* What you will do: Although the entries contain pictures, return everything else in them verbatim and omit the pictures.
+ + + + + + +
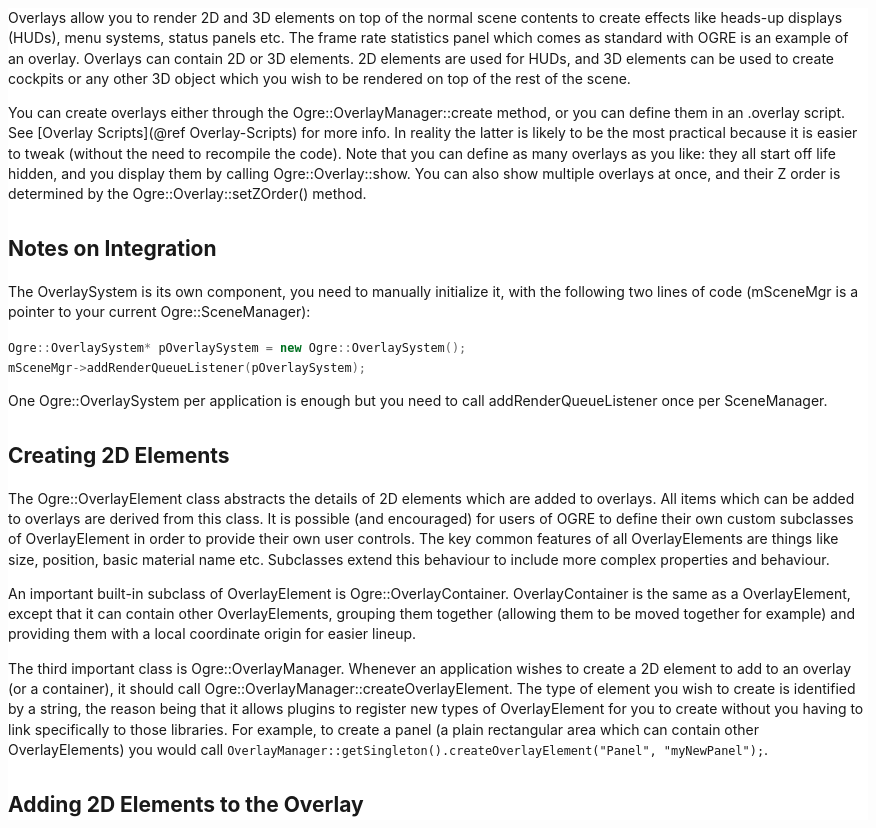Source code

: Overlays allow you to render 2D and 3D elements on top of the normal scene contents to create effects like heads-up displays (HUDs), menu systems, status panels etc. The frame rate statistics panel which comes as standard with OGRE is an example of an overlay. Overlays can contain 2D or 3D elements. 2D elements are used for HUDs, and 3D elements can be used to create cockpits or any other 3D object which you wish to be rendered on top of the rest of the scene.

You can create overlays either through the Ogre::OverlayManager::create method, or you can define them in an .overlay script. See [Overlay Scripts](@ref Overlay-Scripts) for more info. In reality the latter is likely to be the most practical because it is easier to tweak (without the need to recompile the code). Note that you can define as many overlays as you like: they all start off life hidden, and you display them by calling Ogre::Overlay::show. You can also show multiple overlays at once, and their Z order is determined by the Ogre::Overlay::setZOrder() method.

<a name="Notes-on-Integration"></a>

## Notes on Integration

The OverlaySystem is its own component, you need to manually initialize it, with the following two lines of code (mSceneMgr is a pointer to your current Ogre::SceneManager):

```cpp
Ogre::OverlaySystem* pOverlaySystem = new Ogre::OverlaySystem();
mSceneMgr->addRenderQueueListener(pOverlaySystem);
```

One Ogre::OverlaySystem per application is enough but you need to call addRenderQueueListener once per SceneManager.

<a name="Creating-2D-Elements"></a>

## Creating 2D Elements

The Ogre::OverlayElement class abstracts the details of 2D elements which are added to overlays. All items which can be added to overlays are derived from this class. It is possible (and encouraged) for users of OGRE to define their own custom subclasses of OverlayElement in order to provide their own user controls. The key common features of all OverlayElements are things like size, position, basic material name etc. Subclasses extend this behaviour to include more complex properties and behaviour.

An important built-in subclass of OverlayElement is Ogre::OverlayContainer. OverlayContainer is the same as a OverlayElement, except that it can contain other OverlayElements, grouping them together (allowing them to be moved together for example) and providing them with a local coordinate origin for easier lineup.

The third important class is Ogre::OverlayManager. Whenever an application wishes to create a 2D element to add to an overlay (or a container), it should call Ogre::OverlayManager::createOverlayElement. The type of element you wish to create is identified by a string, the reason being that it allows plugins to register new types of OverlayElement for you to create without you having to link specifically to those libraries. For example, to create a panel (a plain rectangular area which can contain other OverlayElements) you would call `OverlayManager::getSingleton().createOverlayElement("Panel", "myNewPanel");`.

<a name="Adding-2D-Elements-to-the-Overlay"></a>

## Adding 2D Elements to the Overlay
+ + + + + + +
* Completed exercise:
Source code

: Overlays allow you to render 2D and 3D elements on top of the normal scene contents to create effects like heads-up displays (HUDs), menu systems, status panels etc. The frame rate statistics panel which comes as standard with OGRE is an example of an overlay. Overlays can contain 2D or 3D elements. 2D elements are used for HUDs, and 3D elements can be used to create cockpits or any other 3D object which you wish to be rendered on top of the rest of the scene.

You can create overlays either through the Ogre::OverlayManager::create method, or you can define them in an .overlay script. See [Overlay Scripts](@ref Overlay-Scripts) for more info. In reality the latter is likely to be the most practical because it is easier to tweak (without the need to recompile the code). Note that you can define as many overlays as you like: they all start off life hidden, and you display them by calling Ogre::Overlay::show. You can also show multiple overlays at once, and their Z order is determined by the Ogre::Overlay::setZOrder() method.

<a name="Notes-on-Integration"></a>

## Notes on Integration

The OverlaySystem is its own component, you need to manually initialize it, with the following two lines of code (mSceneMgr is a pointer to your current Ogre::SceneManager):

```cpp
Ogre::OverlaySystem* pOverlaySystem = new Ogre::OverlaySystem();
mSceneMgr->addRenderQueueListener(pOverlaySystem);
```

One Ogre::OverlaySystem per application is enough but you need to call addRenderQueueListener once per SceneManager.

<a name="Creating-2D-Elements"></a>

## Creating 2D Elements

The Ogre::OverlayElement class abstracts the details of 2D elements which are added to overlays. All items which can be added to overlays are derived from this class. It is possible (and encouraged) for users of OGRE to define their own custom subclasses of OverlayElement in order to provide their own user controls. The key common features of all OverlayElements are things like size, position, basic material name etc. Subclasses extend this behaviour to include more complex properties and behaviour.

An important built-in subclass of OverlayElement is Ogre::OverlayContainer. OverlayContainer is the same as a OverlayElement, except that it can contain other OverlayElements, grouping them together (allowing them to be moved together for example) and providing them with a local coordinate origin for easier lineup.

The third important class is Ogre::OverlayManager. Whenever an application wishes to create a 2D element to add to an overlay (or a container), it should call Ogre::OverlayManager::createOverlayElement. The type of element you wish to create is identified by a string, the reason being that it allows plugins to register new types of OverlayElement for you to create without you having to link specifically to those libraries. For example, to create a panel (a plain rectangular area which can contain other OverlayElements) you would call `OverlayManager::getSingleton().createOverlayElement("Panel", "myNewPanel");`.

<a name="Adding-2D-Elements-to-the-Overlay"></a>

## Adding 2D Elements to the Overlay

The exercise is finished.